→ DESCRIPTION OF THE TASK: Rewrite the lines of every record below, changing each "locality" to "site" and keeping everything else the same; leave the pictures out of your answer.
[START THE INPUT]
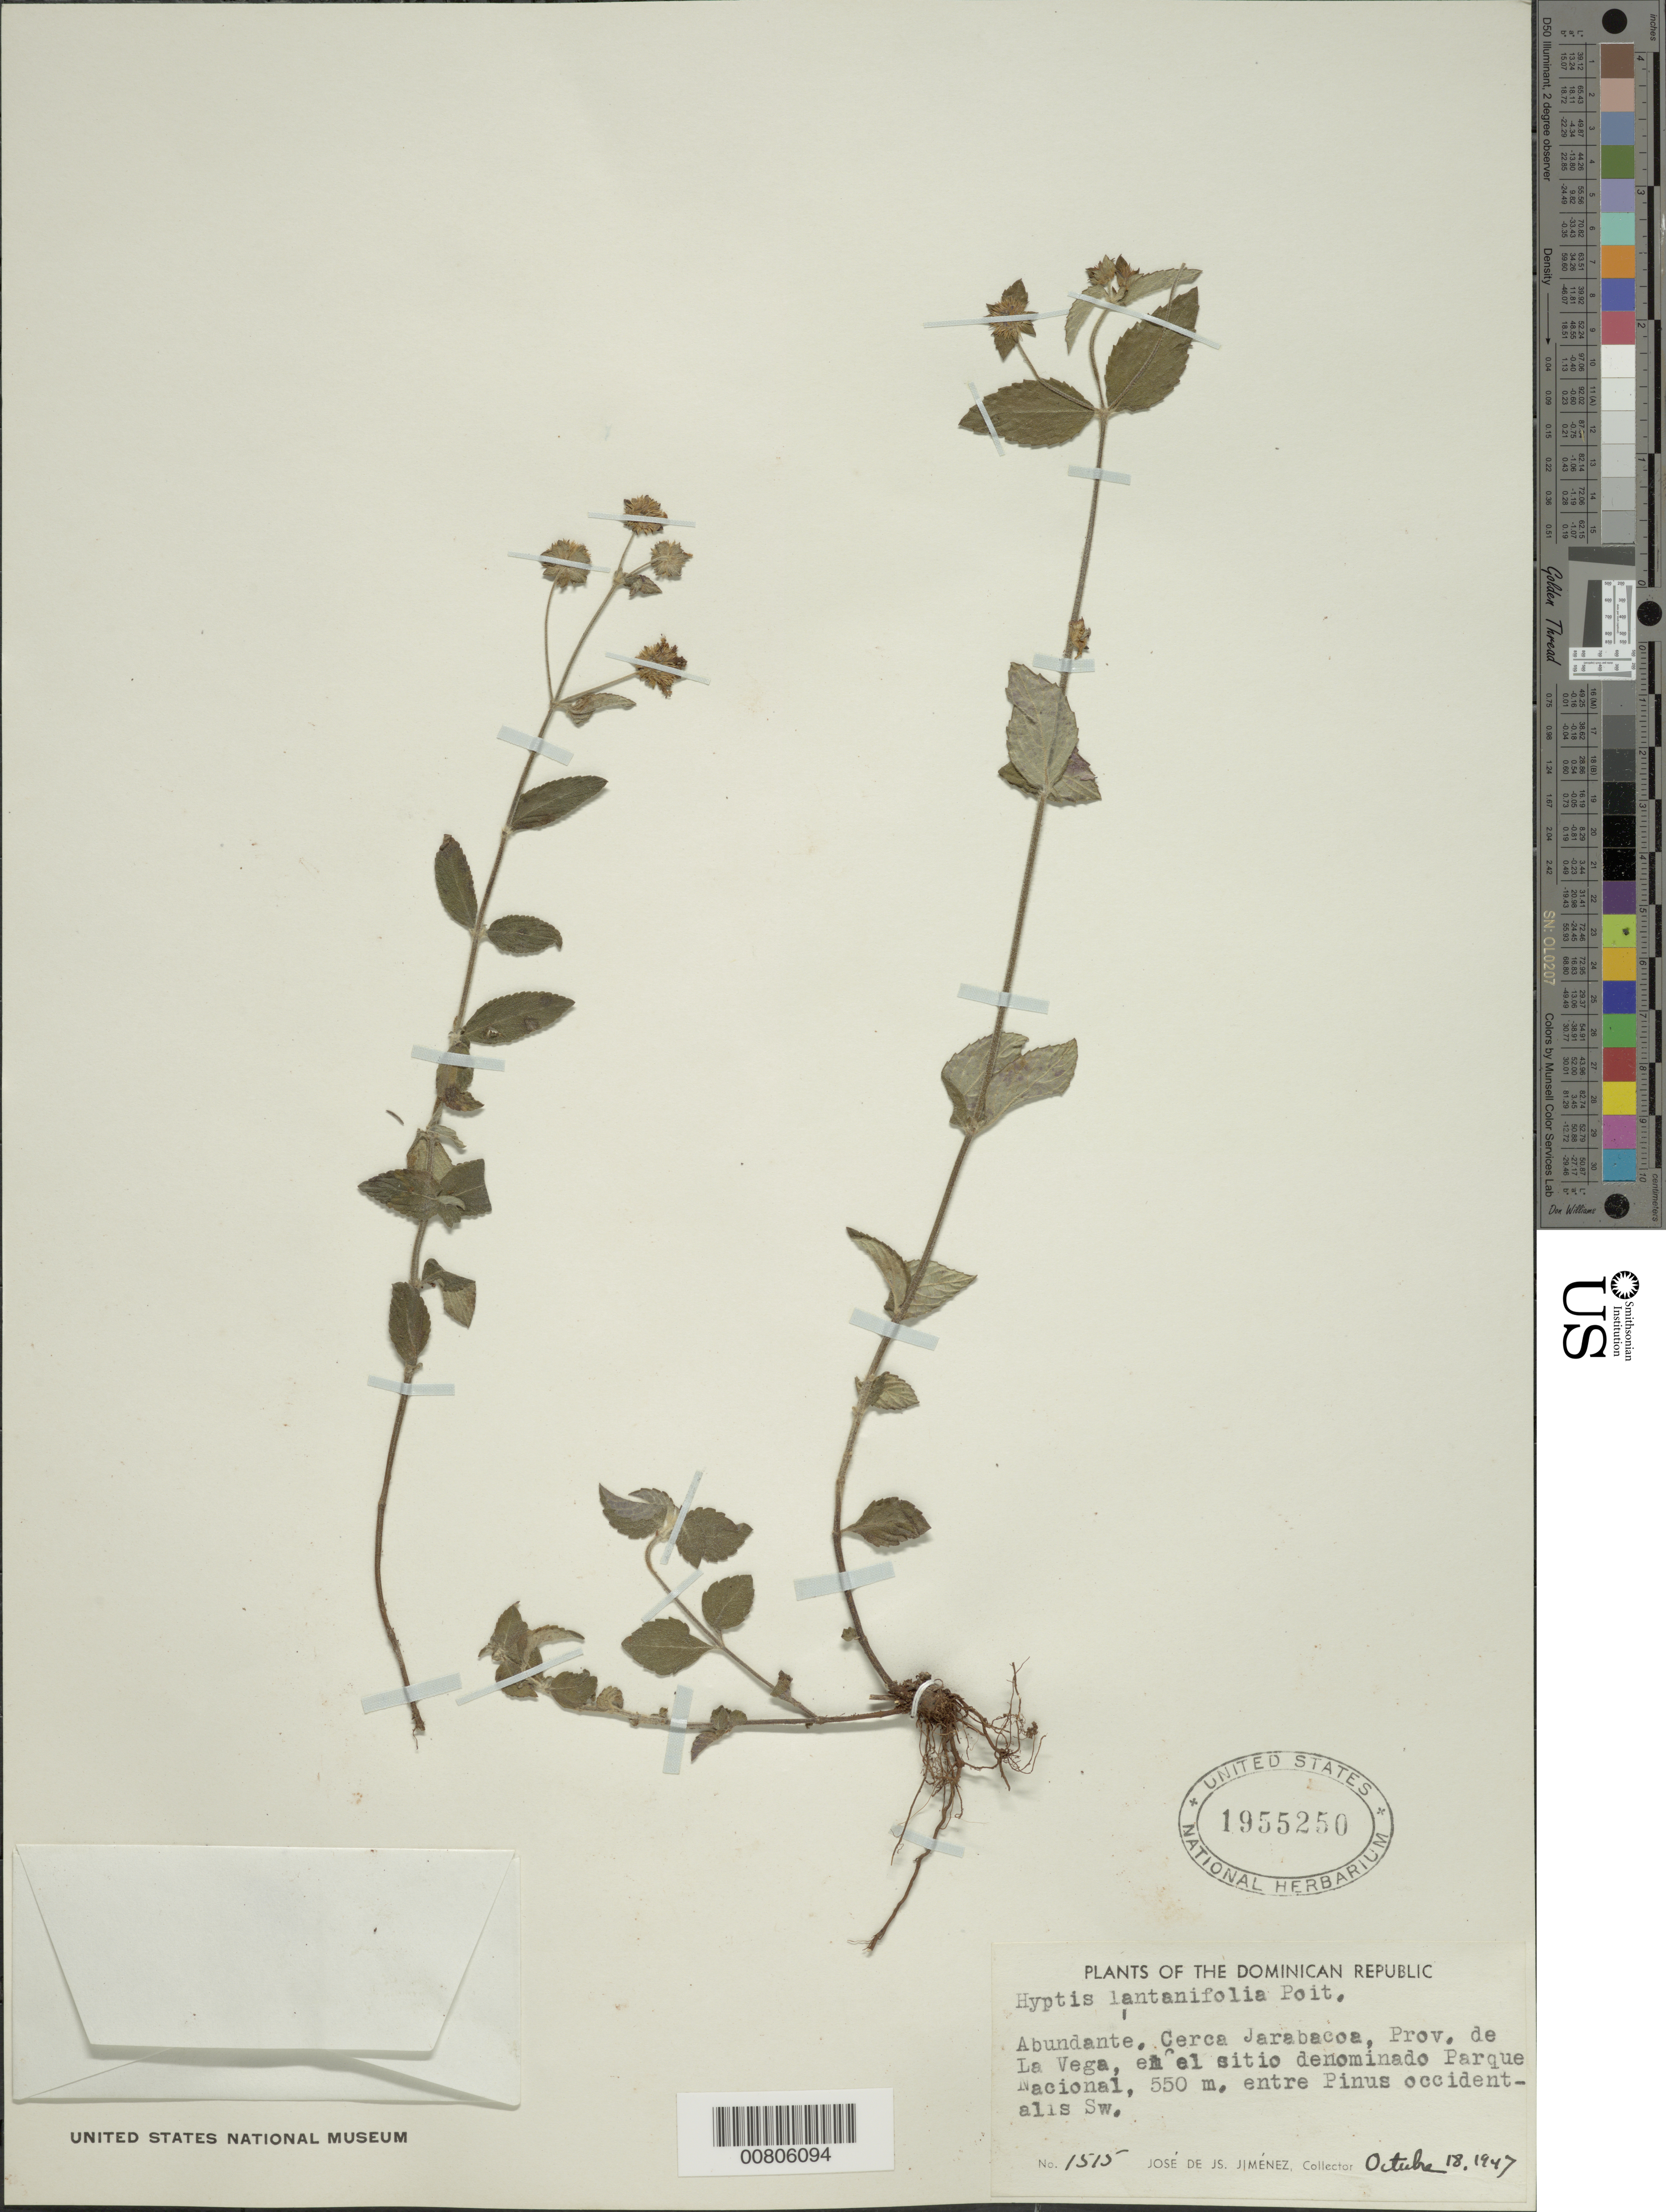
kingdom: Plantae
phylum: Tracheophyta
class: Magnoliopsida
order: Lamiales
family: Lamiaceae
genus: Hyptis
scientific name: Hyptis lantanifolia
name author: Poit.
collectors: J. J. Jiménez Almonte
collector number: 1515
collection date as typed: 18 Oct 1947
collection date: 1947-10-18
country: Dominican Republic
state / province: La Vega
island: Hispaniola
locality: Cerca Jarabacoa, en el sitio denominado Parque Nacional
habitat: Entre Pinus occidentalis Sw.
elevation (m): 550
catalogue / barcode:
[END THE INPUT]
→ TASK RESPONSE:
kingdom: Plantae
phylum: Tracheophyta
class: Magnoliopsida
order: Lamiales
family: Lamiaceae
genus: Hyptis
scientific name: Hyptis lantanifolia
name author: Poit.
collectors: J. J. Jiménez Almonte
collector number: 1515
collection date as typed: 18 Oct 1947
collection date: 1947-10-18
country: Dominican Republic
state / province: La Vega
island: Hispaniola
site: Cerca Jarabacoa, en el sitio denominado Parque Nacional
habitat: Entre Pinus occidentalis Sw.
elevation (m): 550
catalogue / barcode:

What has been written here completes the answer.